Hi, I have the same question (in my case, I have three n rows * 2 columns arrays coming from Monday.com's questionably designed graphql api. I want a single n x 6 object or array to display in the table and query from other objects. Creating a new object and pushing works, and I've also seen (but didn't super-understand) the query json example with UNION.

But I'm wondering why array.prototype.map() or forEach(), then element.concat doesn't work for me? - it seems that the arrow function expression scope doesn't have access to built-in javascript functions.
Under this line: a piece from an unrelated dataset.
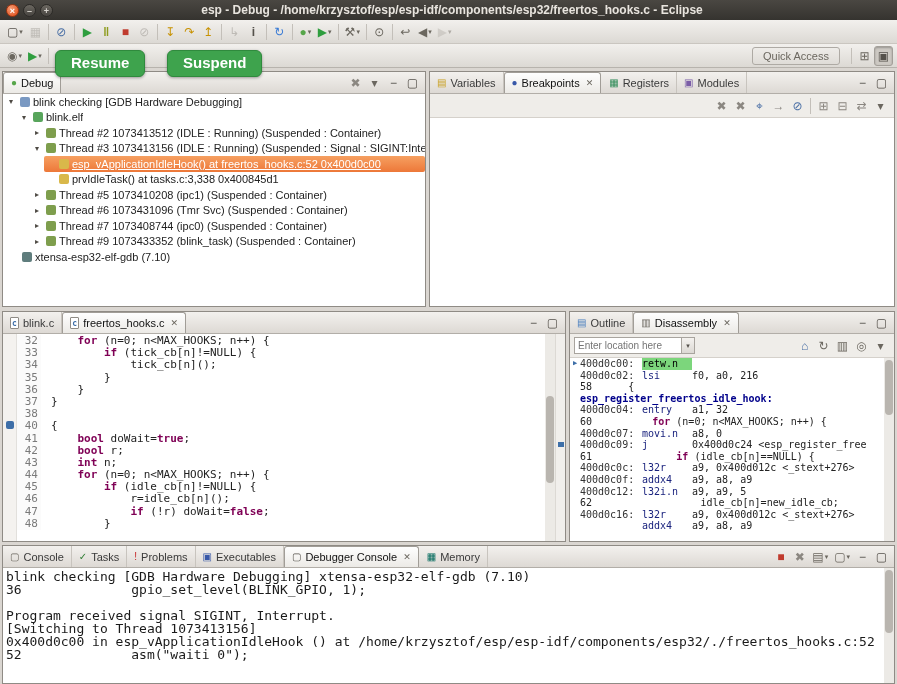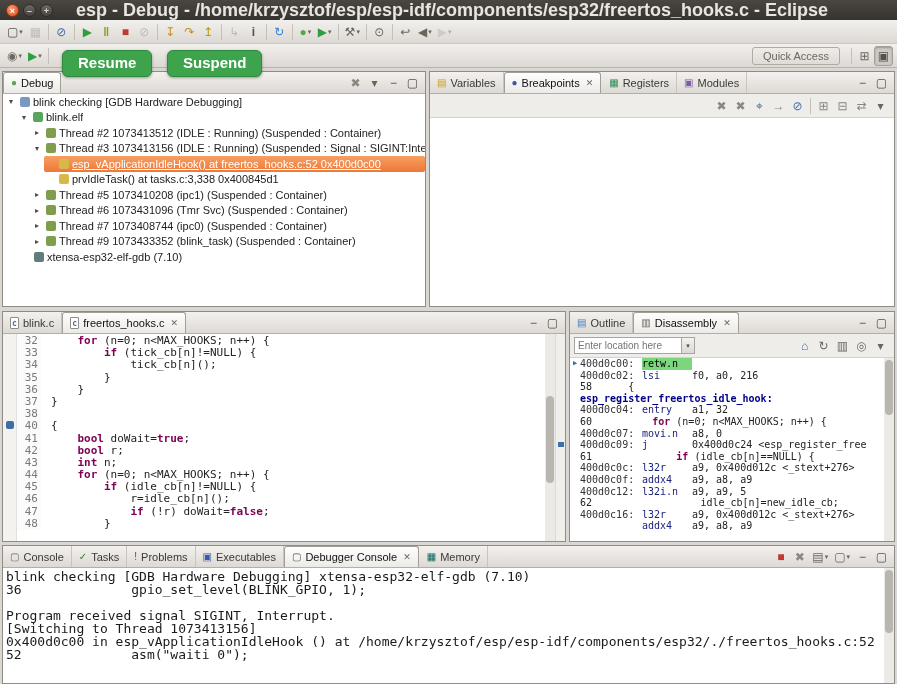"esp - Debug -" .title { font-size: 18px -> 12px }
Either that or the input params aren't in the same scope as the expression?

const category = {{formatDataAsObject(formatDataAsObject(Projects.data.boards[0].groups[0].items).column_values)[0]}}
const budget = {{formatDataAsObject(formatDataAsObject(Projects.data.boards[0].groups[0].items).column_values)[1]}}
const name = {{formatDataAsObject(Projects.data.boards[0].groups[0].items).name}}
const table = category.map((element, i) => element.concat(budget[i],name[i]))
  return table

Whether I do this as the category.map or category.forEach method, the error always comes back: element.concat() function is not defined.

Is there some reason I missed why the object doesn't have the concat function in its context in that location?

Hey sbowlin, I think this has to do with how the data is returned and stored in the variables (category, budget, etc). If you take a look at those via console log, what shape do they have. I'd imagine you are trying to call concat on an object that is not an array and therefore does not have access to the concat function. Feel free to share some screenshots so we can help get to the bottom of this for you!